For the next decade, I visited Joel frequently, traveling from Tucson, Arizona, to Fort Lauderdale. His daily routines became clear: He’d make lengthy to-do lists, including brushing his teeth and bringing in the newspaper. He’d line up six red plastic cups in a perfect row on his folding table as a reminder to drink water. He’d take the bus to the Golden Corral restaurant each day at the same time and consume the exact same meal from the buffet. When the packaging on Bic pens changed, Joel and I spent hours searching stores for the ones he always bought. When his reading glasses broke, he refused to buy a new pair, instead taping them across the front to hold them together.

Over time, I understood that Joel’s idiosyncrasies ― brought on by his illness — contributed to his unique spirit. His quirky life rituals provided structure and comfort. Any change brought stress and confusion.

The author is pictured with her brother during a visit to Florida.

Photo Courtesy Of Mimi Nichter

But the most difficult part of my caregiving role was not helping with his daily life, but learning to communicate with him appropriately. I didn’t want to talk to Joel in the condescending way my parents had, but I had no role model for acting differently. When Joel told me he had stopped taking his medications, I remembered how my mother responded, “You have to take your meds or I’ll put you in an institution.” I had no interest in threatening him. Instead, I found a way to talk with him with respect about the importance of continuing to take his medications. I muddled my way through, trying to avoid control battles.

Although it was challenging to develop a close relationship with a sibling who showed no affect, I gained respect for Joel as a relatively high functioning person with schizophrenia. I toyed with the idea that he could live near me, but realized it would be far too disruptive for him.

During one of Joel’s rare visits to Tucson, my close girlfriend came with us to explore shops for coin collecting, his lifelong hobby, and to dinner at the Golden Corral. His odd conversations did not faze her; she appreciated him for who he was, a person with a disability. The legacy of shame I carried for so long began to shift to acceptance of my brother.

Leaving his apartment on what would be our last visit, Joel looked at me, his mouth upturned in a half-smile. “Thank you for coming to see me, Mimi. I had a very good time. I’ll come to see you in Tucson soon.” I guess something had changed in him, too.

Joel passed away in his sleep at age 67, a long life for a man with schizophrenia. His neighbor saw his newspapers outside and knew something was wrong.

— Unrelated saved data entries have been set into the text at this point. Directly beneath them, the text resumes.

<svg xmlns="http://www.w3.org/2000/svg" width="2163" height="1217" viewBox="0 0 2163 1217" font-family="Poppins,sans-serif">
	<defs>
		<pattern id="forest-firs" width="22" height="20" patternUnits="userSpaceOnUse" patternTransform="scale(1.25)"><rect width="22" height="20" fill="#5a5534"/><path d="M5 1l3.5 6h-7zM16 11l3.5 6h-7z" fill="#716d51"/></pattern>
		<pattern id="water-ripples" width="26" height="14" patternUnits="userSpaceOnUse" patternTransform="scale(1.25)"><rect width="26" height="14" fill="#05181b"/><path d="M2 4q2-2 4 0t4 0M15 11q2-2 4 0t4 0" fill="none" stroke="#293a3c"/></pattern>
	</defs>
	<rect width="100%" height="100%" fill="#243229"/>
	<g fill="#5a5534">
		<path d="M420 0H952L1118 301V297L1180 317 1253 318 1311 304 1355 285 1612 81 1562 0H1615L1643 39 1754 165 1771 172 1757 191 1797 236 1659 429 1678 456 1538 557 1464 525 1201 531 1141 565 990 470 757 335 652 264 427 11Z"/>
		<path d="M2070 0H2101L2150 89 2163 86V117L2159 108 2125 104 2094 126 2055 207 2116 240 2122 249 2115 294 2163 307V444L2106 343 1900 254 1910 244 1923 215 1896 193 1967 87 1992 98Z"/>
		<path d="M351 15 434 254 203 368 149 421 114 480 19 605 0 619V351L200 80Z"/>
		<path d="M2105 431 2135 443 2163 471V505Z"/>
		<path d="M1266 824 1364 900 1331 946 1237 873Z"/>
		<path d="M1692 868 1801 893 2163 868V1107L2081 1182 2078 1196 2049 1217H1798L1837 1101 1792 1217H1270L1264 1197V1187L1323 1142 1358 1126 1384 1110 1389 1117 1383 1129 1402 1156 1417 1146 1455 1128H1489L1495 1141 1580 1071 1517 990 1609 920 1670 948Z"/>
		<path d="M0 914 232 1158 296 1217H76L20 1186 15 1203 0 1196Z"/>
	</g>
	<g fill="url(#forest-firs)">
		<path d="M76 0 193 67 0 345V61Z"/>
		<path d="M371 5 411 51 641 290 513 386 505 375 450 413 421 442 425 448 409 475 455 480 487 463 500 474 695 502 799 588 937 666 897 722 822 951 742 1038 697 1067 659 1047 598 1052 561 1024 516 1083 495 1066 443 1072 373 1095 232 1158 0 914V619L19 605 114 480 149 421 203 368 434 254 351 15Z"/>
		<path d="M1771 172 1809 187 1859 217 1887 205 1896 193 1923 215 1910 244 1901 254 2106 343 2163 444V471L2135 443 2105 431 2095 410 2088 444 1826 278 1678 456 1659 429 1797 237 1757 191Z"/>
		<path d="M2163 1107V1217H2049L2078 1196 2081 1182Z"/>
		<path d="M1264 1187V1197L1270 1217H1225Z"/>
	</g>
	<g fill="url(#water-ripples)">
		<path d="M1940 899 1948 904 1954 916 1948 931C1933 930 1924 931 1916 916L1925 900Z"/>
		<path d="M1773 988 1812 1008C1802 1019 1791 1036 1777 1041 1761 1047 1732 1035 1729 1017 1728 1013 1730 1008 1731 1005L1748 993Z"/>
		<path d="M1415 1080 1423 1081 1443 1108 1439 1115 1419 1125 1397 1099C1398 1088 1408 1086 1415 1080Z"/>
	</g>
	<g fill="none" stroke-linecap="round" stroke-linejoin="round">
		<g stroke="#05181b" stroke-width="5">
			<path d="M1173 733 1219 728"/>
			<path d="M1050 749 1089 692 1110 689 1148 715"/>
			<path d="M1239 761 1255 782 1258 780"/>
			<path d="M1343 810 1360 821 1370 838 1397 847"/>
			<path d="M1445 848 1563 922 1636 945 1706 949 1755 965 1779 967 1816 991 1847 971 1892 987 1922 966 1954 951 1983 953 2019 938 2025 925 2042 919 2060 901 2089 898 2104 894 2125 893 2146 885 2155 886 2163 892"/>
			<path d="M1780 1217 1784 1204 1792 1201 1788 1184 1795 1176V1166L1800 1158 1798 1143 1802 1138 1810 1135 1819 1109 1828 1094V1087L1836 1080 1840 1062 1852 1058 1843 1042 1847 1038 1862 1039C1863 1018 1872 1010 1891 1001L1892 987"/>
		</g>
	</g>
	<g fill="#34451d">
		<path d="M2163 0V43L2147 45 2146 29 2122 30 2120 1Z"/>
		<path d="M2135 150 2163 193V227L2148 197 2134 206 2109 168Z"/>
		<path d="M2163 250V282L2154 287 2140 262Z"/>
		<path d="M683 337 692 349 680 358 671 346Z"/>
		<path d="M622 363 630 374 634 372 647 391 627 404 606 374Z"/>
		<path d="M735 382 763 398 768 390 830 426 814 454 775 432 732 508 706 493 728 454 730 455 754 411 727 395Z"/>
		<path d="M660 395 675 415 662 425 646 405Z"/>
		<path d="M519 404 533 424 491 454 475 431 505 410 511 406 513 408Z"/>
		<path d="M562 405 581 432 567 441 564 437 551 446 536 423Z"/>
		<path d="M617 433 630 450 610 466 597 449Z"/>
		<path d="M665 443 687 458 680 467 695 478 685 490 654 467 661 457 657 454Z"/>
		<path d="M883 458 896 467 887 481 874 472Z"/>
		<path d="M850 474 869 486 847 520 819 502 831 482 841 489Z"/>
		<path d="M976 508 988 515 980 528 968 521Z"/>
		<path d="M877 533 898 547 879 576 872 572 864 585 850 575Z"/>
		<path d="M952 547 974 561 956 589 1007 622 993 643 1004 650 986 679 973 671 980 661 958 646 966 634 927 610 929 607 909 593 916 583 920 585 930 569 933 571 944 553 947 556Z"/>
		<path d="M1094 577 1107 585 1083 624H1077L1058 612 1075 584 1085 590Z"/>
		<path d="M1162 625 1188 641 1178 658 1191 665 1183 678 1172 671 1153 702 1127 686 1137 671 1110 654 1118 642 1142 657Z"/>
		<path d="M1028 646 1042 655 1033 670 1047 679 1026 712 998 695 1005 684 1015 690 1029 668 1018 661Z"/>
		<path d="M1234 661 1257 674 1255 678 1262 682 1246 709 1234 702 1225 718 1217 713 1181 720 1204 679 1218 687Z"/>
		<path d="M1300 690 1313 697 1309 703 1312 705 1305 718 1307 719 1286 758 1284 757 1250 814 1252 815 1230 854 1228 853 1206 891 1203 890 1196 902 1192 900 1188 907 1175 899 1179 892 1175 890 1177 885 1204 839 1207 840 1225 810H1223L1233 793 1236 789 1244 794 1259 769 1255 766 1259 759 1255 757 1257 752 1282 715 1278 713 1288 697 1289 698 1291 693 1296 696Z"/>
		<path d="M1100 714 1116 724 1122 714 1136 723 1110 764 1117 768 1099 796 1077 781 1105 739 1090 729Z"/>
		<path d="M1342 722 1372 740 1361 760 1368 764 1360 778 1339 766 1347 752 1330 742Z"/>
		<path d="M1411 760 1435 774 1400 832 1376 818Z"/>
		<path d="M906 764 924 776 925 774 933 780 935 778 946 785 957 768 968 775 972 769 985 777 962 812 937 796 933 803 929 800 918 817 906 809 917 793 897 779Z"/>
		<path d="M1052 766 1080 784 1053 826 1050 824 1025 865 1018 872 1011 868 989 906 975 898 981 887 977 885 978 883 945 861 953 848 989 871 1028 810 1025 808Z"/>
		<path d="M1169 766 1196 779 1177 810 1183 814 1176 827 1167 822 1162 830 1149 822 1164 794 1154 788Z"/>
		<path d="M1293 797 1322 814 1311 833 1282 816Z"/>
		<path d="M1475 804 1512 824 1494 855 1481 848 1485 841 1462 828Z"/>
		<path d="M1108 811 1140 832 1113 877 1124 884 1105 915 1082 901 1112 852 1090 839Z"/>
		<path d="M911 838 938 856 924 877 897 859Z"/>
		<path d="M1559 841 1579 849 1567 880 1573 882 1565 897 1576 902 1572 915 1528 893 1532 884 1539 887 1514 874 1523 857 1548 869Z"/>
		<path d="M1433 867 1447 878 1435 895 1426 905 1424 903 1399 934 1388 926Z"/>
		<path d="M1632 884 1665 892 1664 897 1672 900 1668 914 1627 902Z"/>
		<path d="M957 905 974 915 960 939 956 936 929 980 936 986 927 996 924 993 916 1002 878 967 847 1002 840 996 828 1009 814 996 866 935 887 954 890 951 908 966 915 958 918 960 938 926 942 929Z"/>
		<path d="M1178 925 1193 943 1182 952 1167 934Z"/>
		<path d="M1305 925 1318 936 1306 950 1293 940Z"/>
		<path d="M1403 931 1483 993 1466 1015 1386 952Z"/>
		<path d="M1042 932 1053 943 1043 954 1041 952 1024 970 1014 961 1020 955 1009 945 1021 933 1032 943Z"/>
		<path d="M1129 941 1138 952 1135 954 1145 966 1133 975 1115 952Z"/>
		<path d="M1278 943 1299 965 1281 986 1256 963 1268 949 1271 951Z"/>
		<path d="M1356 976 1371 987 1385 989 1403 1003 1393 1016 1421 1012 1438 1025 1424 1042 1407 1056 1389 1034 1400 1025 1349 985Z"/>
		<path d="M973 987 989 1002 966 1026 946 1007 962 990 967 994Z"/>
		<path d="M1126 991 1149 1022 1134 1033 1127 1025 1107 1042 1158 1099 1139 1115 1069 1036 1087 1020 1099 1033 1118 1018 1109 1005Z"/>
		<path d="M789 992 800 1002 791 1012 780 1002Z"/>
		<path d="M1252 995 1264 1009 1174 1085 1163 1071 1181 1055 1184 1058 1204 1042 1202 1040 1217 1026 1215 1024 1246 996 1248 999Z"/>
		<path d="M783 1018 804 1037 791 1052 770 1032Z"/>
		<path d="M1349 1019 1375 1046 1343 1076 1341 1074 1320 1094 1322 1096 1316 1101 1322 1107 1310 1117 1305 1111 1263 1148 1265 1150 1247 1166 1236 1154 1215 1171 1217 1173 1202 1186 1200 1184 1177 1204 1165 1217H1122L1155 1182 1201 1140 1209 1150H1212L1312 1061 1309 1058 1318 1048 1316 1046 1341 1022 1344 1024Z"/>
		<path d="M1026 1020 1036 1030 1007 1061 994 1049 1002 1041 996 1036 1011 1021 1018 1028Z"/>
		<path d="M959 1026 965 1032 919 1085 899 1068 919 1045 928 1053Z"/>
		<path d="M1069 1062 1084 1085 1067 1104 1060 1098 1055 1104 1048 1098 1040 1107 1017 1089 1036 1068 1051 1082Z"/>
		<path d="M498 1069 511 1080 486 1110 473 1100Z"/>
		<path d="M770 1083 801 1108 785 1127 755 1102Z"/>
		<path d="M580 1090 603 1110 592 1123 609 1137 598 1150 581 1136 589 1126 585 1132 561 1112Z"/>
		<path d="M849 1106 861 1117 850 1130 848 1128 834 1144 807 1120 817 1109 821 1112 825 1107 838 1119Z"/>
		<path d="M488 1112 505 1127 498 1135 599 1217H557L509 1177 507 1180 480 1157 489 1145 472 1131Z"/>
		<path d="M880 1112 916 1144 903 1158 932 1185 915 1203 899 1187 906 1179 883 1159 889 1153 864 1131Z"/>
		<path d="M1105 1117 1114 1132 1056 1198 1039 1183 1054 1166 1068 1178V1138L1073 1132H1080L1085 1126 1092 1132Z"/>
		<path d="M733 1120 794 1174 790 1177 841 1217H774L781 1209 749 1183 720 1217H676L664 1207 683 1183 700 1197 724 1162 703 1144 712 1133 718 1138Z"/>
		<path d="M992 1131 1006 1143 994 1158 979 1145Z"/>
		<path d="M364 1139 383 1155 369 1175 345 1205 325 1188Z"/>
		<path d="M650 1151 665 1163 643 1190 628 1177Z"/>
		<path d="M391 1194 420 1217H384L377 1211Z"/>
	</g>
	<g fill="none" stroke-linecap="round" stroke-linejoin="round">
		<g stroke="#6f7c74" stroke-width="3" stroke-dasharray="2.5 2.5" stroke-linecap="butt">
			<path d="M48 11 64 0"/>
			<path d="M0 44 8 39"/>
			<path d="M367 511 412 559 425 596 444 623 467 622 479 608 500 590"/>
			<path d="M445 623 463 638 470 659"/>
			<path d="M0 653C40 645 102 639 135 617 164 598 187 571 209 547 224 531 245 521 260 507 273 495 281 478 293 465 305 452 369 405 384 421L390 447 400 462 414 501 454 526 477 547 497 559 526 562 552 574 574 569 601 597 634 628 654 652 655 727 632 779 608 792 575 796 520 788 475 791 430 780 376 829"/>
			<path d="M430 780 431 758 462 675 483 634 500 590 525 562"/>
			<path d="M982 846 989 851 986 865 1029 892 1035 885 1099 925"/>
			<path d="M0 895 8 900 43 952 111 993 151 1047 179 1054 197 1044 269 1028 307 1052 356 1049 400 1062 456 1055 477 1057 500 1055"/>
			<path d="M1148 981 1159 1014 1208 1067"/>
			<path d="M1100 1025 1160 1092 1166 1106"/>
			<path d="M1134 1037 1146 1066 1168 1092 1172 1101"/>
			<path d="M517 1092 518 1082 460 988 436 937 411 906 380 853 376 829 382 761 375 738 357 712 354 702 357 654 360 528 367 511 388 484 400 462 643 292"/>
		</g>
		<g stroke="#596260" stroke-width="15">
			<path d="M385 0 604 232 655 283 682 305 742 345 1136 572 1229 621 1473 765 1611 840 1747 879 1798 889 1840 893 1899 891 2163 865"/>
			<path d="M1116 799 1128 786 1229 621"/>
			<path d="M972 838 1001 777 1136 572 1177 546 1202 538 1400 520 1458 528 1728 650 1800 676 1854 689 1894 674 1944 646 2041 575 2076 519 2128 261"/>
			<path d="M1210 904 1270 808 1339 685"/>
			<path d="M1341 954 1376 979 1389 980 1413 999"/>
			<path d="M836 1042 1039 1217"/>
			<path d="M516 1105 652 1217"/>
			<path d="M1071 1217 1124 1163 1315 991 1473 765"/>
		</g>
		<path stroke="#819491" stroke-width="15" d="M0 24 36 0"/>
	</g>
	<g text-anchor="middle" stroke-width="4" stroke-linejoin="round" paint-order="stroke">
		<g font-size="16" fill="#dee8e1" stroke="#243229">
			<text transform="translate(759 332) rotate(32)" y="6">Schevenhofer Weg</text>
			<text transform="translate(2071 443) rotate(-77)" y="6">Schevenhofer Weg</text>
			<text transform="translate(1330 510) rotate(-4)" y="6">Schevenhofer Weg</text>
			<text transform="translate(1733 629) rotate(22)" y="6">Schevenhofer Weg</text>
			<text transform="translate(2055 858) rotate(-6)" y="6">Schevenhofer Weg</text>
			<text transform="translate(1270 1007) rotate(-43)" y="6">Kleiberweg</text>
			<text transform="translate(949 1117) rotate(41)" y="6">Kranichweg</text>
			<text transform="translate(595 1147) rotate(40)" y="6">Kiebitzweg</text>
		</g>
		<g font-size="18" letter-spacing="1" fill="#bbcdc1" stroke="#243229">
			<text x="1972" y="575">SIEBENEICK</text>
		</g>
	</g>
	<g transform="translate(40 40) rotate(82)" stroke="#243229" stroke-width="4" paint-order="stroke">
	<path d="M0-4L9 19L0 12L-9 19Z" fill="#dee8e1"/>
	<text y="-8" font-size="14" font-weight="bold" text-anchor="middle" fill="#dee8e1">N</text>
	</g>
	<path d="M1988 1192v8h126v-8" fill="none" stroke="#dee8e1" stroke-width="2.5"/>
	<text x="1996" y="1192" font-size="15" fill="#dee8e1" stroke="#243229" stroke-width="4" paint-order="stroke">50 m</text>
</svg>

When my mother died, I had no idea how to be a caregiver for my brother. About one-fifth of American adults, or around 53 million people, are thought to serve as unpaid caregivers for a family member, such as a parent or grandparent, a spouse or partner, or a sibling with chronic mental or physical health problems. And like me, they’re often overwhelmed by the demanding responsibility, unaware of the complexity of care and unable to navigate a health system that might offer assistance. But it doesn’t have to be this way.

I wish my family could have had open and loving discussions about the future care of my brother. If shame hadn’t surrounded Joel’s disability, I would have asked questions, educated myself about his condition and learned about the emotional ups and downs of being a caregiver.

Caregiving for my brother challenged my abilities and was often frustrating. But it also helped me become more compassionate, especially for those living with chronic mental illness. I know if Joel were alive today, he wouldn’t be a family secret. I would make sure he knew he was loved and valued for who he was by our whole family.

Mimi Nichter is a professor emerita in the School of Anthropology at the University of Arizona. She is the author of various books and has published widely in academic journals and in outlets like Newsweek. Her most recent book, “Hostage: A Memoir of Terrorism, Trauma, and Resilience,” is currently with an agent.